A note for both parents and designers on the perils of modern health and safety standards; next time you take a child to a playground think about how complacent you and the child become when faced with play equipment that you’ve seen and climbed on a dozen times before.
Here’s landscape architect, Helle Nebelong, speaking at a conference in 2002:
When we renovate public playgrounds and ask the local residents what they want for their play area the answer today is equipment from nature. I think this is a reaction to decades of use of standardised and unimaginative playground equipment.

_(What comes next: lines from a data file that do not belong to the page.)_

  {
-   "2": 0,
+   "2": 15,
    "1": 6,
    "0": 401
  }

The pre-fabricated playground tries to live 100% up to safety standards. These standards developed, based on horror stories of real tragic accidents Although these are guidelines and as such are useful when combined with common sense, they have, in my opinion, been allowed to go too far. The child’s real need for play and development is set aside with good intentions.

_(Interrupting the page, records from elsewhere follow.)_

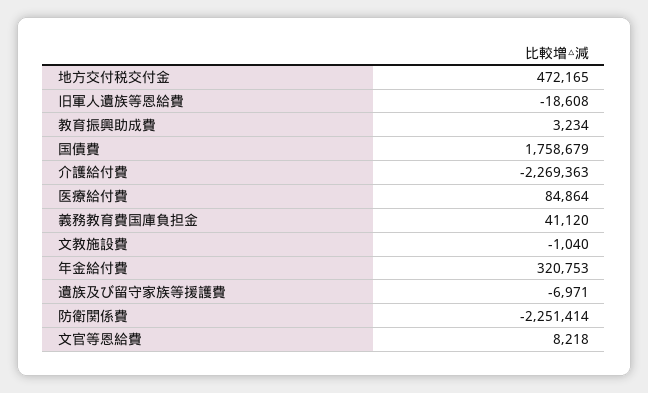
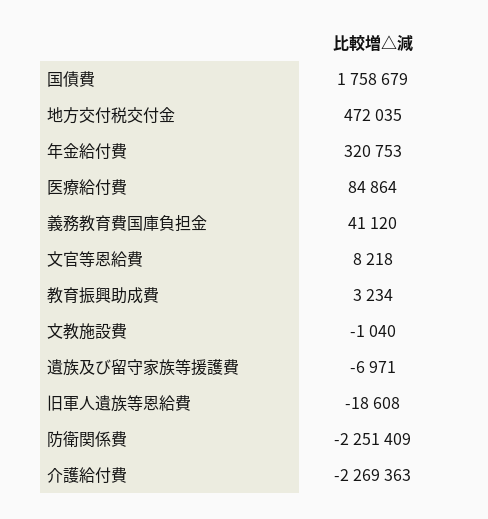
  {
-   "地方交付税交付金": 472165,
+   "地方交付税交付金": 472035,
    "旧軍人遺族等恩給費": -18608,
    "教育振興助成費": 3234,
    "国債費": 1758679,
    "介護給付費": -2269363,
    "医療給付費": 84864,
    "義務教育費国庫負担金": 41120,
    "文教施設費": -1040,
    "年金給付費": 320753,
    "遺族及び留守家族等援護費": -6971,
-   "防衛関係費": -2251414,
+   "防衛関係費": -2251409,
    "文官等恩給費": 8218
  }

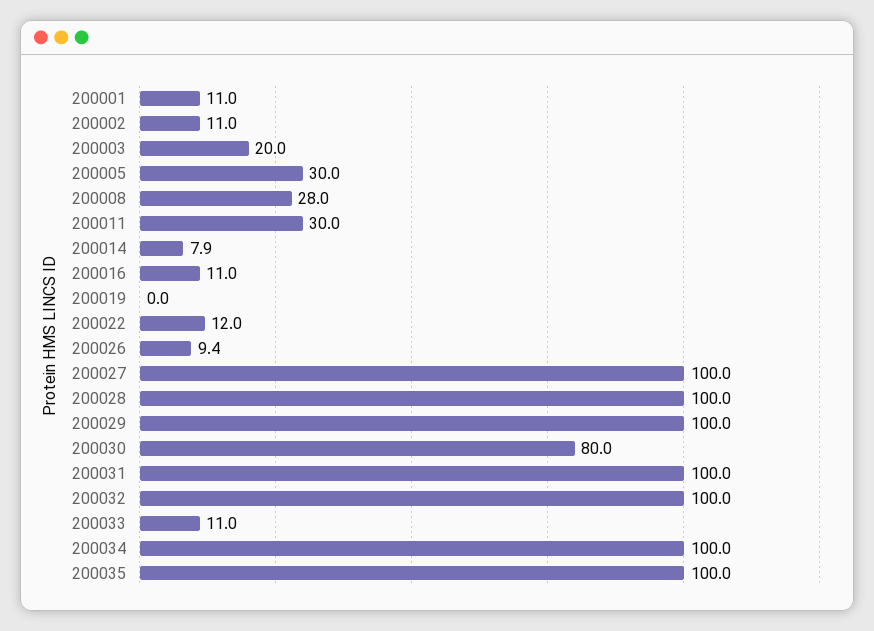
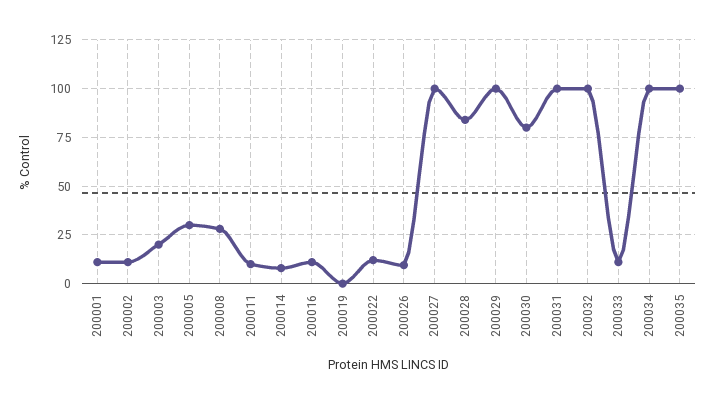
  {
    "200001": 11,
    "200002": 11,
    "200003": 20,
    "200005": 30,
    "200008": 28,
-   "200011": 30,
+   "200011": 10,
    "200014": 7.9,
    "200016": 11,
    "200019": 0,
    "200022": 12,
    "200026": 9.4,
    "200027": 100,
-   "200028": 100,
+   "200028": 85,
    "200029": 100,
    "200030": 80,
    "200031": 100,
    "200032": 100,
    "200033": 11,
    "200034": 100,
    "200035": 100
  }

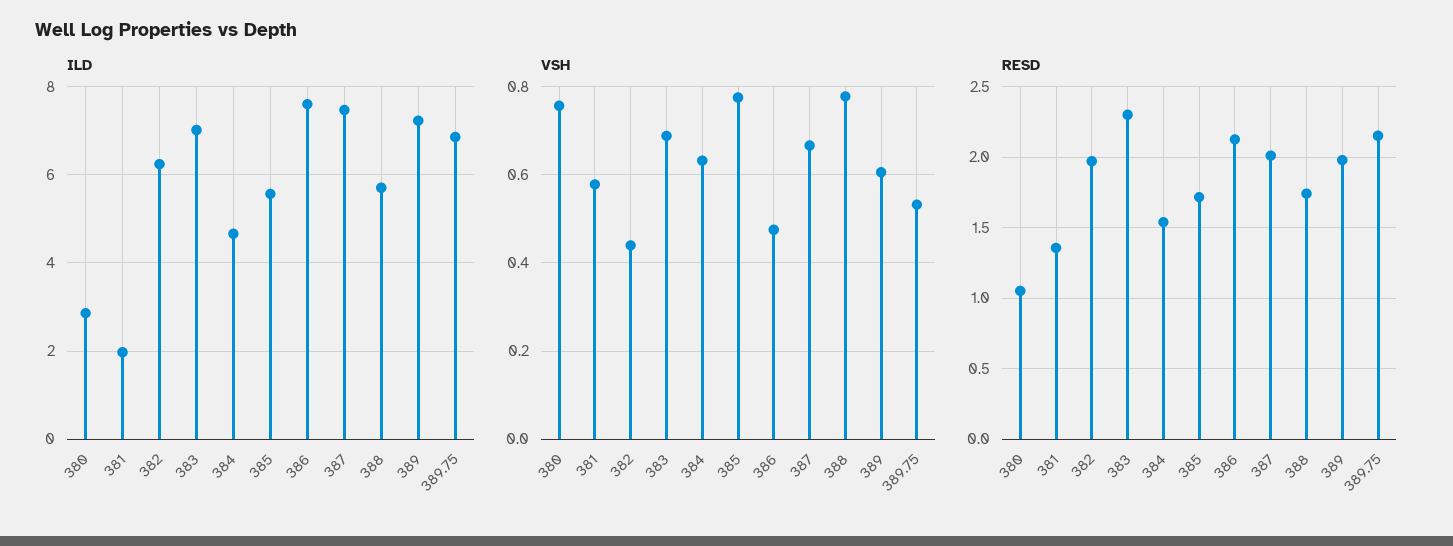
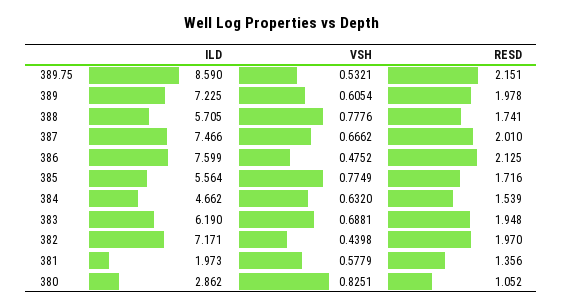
  {
    "ILD": {
      "380": 2.862,
      "381": 1.973,
-     "382": 6.2,
+     "382": 7.171,
-     "383": 7,
+     "383": 6.19,
      "384": 4.662,
      "385": 5.564,
      "386": 7.599,
      "387": 7.466,
      "388": 5.705,
      "389": 7.225,
-     "389.75": 6.8
+     "389.75": 8.59
    },
    "VSH": {
-     "380": 0.76,
+     "380": 0.8251,
      "381": 0.5779,
      "382": 0.4398,
      "383": 0.6881,
      "384": 0.632,
      "385": 0.7749,
      "386": 0.4752,
      "387": 0.6662,
      "388": 0.7776,
      "389": 0.6054,
      "389.75": 0.5321
    },
    "RESD": {
      "380": 1.052,
      "381": 1.356,
      "382": 1.97,
-     "383": 2.3,
+     "383": 1.948,
      "384": 1.539,
      "385": 1.716,
      "386": 2.125,
      "387": 2.01,
      "388": 1.741,
      "389": 1.978,
      "389.75": 2.151
    }
  }

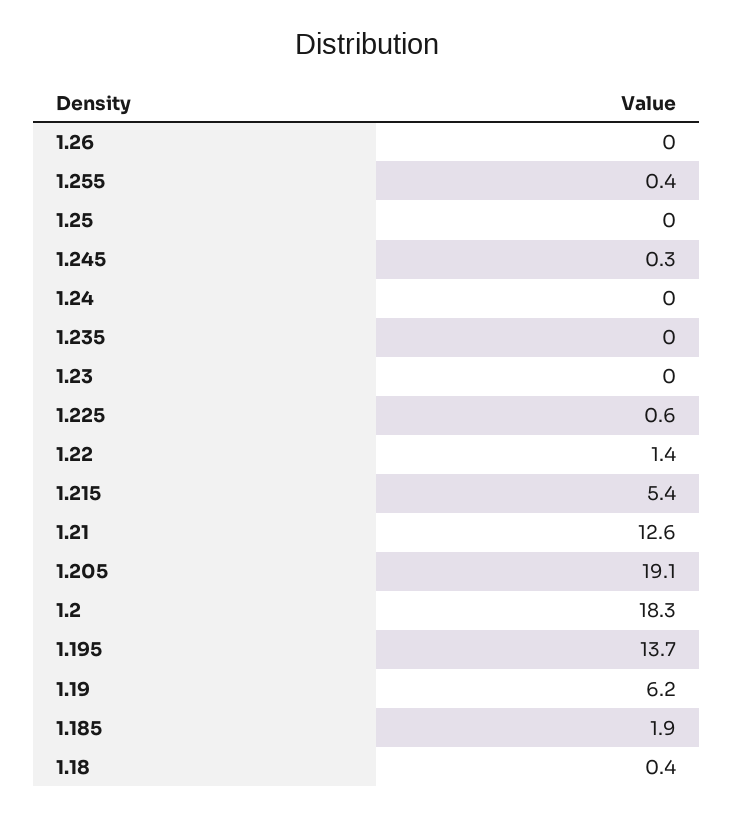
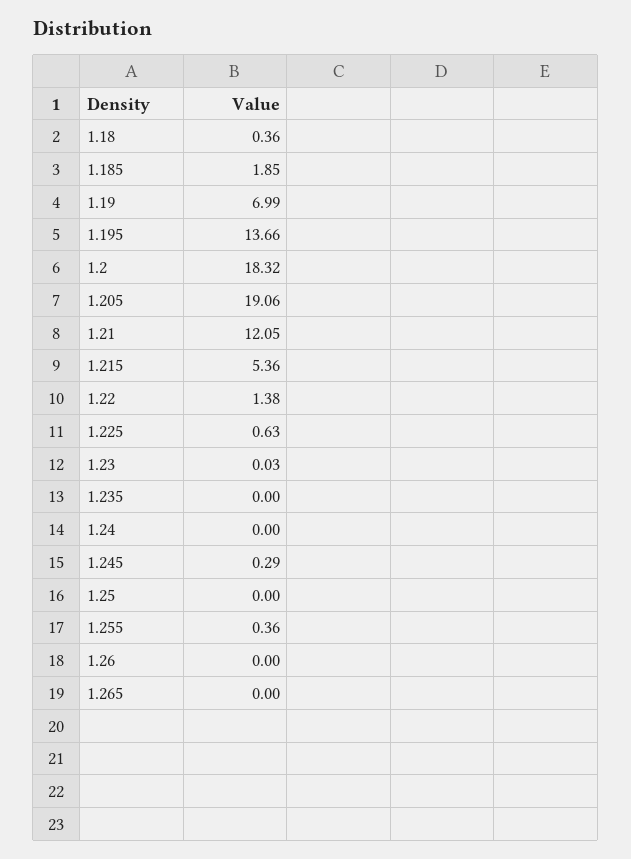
  {
    "1.26": 0,
    "1.255": 0.36,
    "1.25": 0,
    "1.245": 0.29,
    "1.24": 0,
    "1.235": 0,
    "1.23": 0.03,
    "1.225": 0.63,
    "1.22": 1.38,
    "1.215": 5.36,
-   "1.21": 12.6,
+   "1.21": 12.05,
    "1.205": 19.06,
    "1.2": 18.32,
    "1.195": 13.66,
-   "1.19": 6.2,
+   "1.19": 6.99,
    "1.185": 1.85,
-   "1.18": 0.36
+   "1.18": 0.36,
+   "1.265": 0
  }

I am convinced that standardised playgrounds are dangerous, just in another way: when the distance between all the rungs in a climbing net or a ladder is exactly the same, the child has no need to concentrate on where he puts his feet.
Standardisation is dangerous because play becomes simplified and the child does not have to worry about his movements. This lesson cannot be carried over to all the knobbly and asymmetrical forms with which one is confronted throughout life.
I found this at work this morning in the report No Particular Place to Go by Ken Worpole. Nebelong works for the Copenhagen City Parks department, let’s hope that she gets a few commissions in the UK in future.